#### [CONSIGNES]
1. D'après l'article sur le procès de Kamel T., à quelle peine l'accusé a-t-il été condamné lors de l'affaire jugée la semaine passée ?
2. Rédigez la suite de l'article sur le procès de Kamel T. après sa dernière phrase.

#### [EXTRAIT CHOISI]
« Y a pas que moi qui devrais être dans le box », s’indigne Kamel T., poursuivi en ce début de semaine pour tentative de meurtre sur un jeune étudiant en pharmacie, le 19 octobre 2022, sur la passerelle de la rue Puccini, à Nîmes. Pour rappel, il a reçu une balle de 9 mm au niveau de la clavicule, engageant alors son pronostic vital. Interrogé sur cette soirée de violence gratuite, l’accusé est formel : « J’ai rien à voir ni dans l’affaire une, ni dans l’affaire deux, mais j’ai le profil. » Il fait alors référence à une affaire de meurtre jugée la semaine passée, où il a été condamné pour complicité à 25 ans de réclusion criminelle, avec une peine de sûreté des deux tiers par la cour d’assises du Gard présidée par Christian Pasta. L’accusé a interjeté appel.

#### [DONNÉES FOURNIES]
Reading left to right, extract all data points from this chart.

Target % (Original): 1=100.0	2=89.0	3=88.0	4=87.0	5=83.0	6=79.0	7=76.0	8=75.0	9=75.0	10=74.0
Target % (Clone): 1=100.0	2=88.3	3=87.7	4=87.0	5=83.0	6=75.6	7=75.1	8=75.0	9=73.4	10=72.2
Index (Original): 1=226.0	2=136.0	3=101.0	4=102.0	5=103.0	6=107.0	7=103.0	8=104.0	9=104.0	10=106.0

#### [VOS RÉPONSES]
1. À 25 ans de réclusion criminelle pour complicité, assortis d'une peine de sûreté des deux tiers.

2.
Clamant toujours son innocence, il revient plus en détail sur la tentative de « carottage » de 5 kg de cannabis qu’il décrit depuis le début de l’audience. « C’est pas mon collègue qui a tiré sur lui », explique Kamel T. L’objectif aurait plutôt été d’intercepter un véhicule où se trouvait de l’herbe de cannabis, afin de la voler. Kamel T. se serait occupé de repérer le conducteur et la route qu’il allait emprunter. C’est ensuite Alek H., aujourd’hui décédé, qui se serait chargé de « casser la voiture », selon les dires de l’accusé. Une histoire qui correspond à certaines écoutes, notamment des échanges téléphoniques entre les deux hommes évoquant : « Il va passer par le Messager. » Pourtant, cette explication dénote par rapport aux autres écoutes téléphoniques, datant de la veille des faits, où l’on peut entendre : « Pas dans la galerie, il y a trop de monde », une allégation peu compatible avec la recherche d’un véhicule. Une conversation téléphonique entre la sœur du prétendu tireur et Karine B., hébergeant les deux hommes, contredit également cette version. Elles y évoquent que le tireur se serait « trompé de cible ». Selon l’accusé, ce vol est son seul plan de cette journée d’octobre.
« Ramène la guitare »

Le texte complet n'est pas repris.